Mommy: l'immagine è stretta, ma il talento grande
Fatemi una cortesia: non protestate contro il proiezionista. E' vero, l'immagine è stretta. Molto stretta. Ma non è un errore: è voluto. E' un'idea: o, se preferite, una provocazione. O meglio ancora la firma in calce di un ragazzino di 25 anni (ma già 5 film alle spalle) che ha una concezione maledettamente pop (come la musica che spara a tutto volume) dell'espressione cinematografica.
Lo ha girato Xavier Dolan, l'enfant prodige del cinema canadese (suo anche l'interessante «Tom à la ferme» ingiustamente ignorato l'anno scorso a Venezia), il film più bello e originale visto a Cannes 2014: il sovraeccitato ritratto di una famiglia disfunzionale che il giovane regista ha diretto con grande intensità ed energia, trasformando una complessa storia d'amore tra madre e figlio in una sorta di nevrotico - eppure inaspettatamente equilibrato - triangolo «sentimentale» dove, oltre la mommy del titolo (Anne Dorval, bravissima), vitale panterona con i jeans stretti sul sedere e il figlio, impulsivo e violento, appena tornato a casa da un centro di correzione, si inserisce la bella vicina di casa, insegnante con un dolore fondo mai davvero superato e una balbuzie evidente.
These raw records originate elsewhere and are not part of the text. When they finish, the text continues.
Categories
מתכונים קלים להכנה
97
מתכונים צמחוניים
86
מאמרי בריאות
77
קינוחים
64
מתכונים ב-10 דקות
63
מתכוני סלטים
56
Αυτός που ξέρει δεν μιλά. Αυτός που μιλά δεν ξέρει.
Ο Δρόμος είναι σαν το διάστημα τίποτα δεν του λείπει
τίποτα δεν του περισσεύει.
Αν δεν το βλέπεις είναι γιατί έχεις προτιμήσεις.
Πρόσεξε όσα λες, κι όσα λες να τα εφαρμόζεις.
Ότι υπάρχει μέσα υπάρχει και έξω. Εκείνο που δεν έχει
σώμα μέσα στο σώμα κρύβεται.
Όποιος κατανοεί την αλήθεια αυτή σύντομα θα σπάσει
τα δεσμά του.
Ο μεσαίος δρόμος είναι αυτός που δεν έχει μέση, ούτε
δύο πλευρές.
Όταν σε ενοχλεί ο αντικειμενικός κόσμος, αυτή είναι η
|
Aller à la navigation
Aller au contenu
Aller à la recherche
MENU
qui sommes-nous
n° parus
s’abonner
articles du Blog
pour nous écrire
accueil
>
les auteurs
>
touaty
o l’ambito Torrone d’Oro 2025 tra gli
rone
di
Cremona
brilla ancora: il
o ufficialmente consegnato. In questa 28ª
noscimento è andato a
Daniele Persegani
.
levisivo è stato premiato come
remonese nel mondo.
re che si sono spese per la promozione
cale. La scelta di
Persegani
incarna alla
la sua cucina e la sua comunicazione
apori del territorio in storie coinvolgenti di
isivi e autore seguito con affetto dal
Tre personaggi molto ben disegnati a cui il film, scritto e montato con personalità dallo stesso regista, regala dialoghi (e torpiloqui) serrati e a tratti pirotecnici intervallati da esplosioni di violenza incontrollata. Tra una versione stonatissima di «Vivo per lei» di Bocelli e alcune usuratissime hit usate anche con ironia in senso narrativo, Dolan lascia il suo segno costringendo, come detto, buona parte del film in una parte ridotta dello schermo, dove l'immagine - claustrofobica - viene rinchiusa (alla faccia del 16:9 del salotto buono) nel formato 1:1: piccola e singolare porzione del tutto, in cui il 25enne autore può comprimere, ammassare e stringere (rendendoli così più insofferenti, soffocanti e insopportabili) sentimenti ed emozioni, allargando poi il tiro, il respiro e lo schermo (in una sequenza che a Cannes - dove Dolan ha vinto il premio della giuria ex aequo col mito Godard - scatenò l'applauso a scena aperta) nei momenti invece dove la storia tocca più da vicino una non utopica serenità. Non solo un vezzo d'autore, ma una soluzione stilistica che ha le sue, condivisibili o meno, ragioni: che vi piaccia o no, ha carattere il ragazzino. E noi siamo con lui.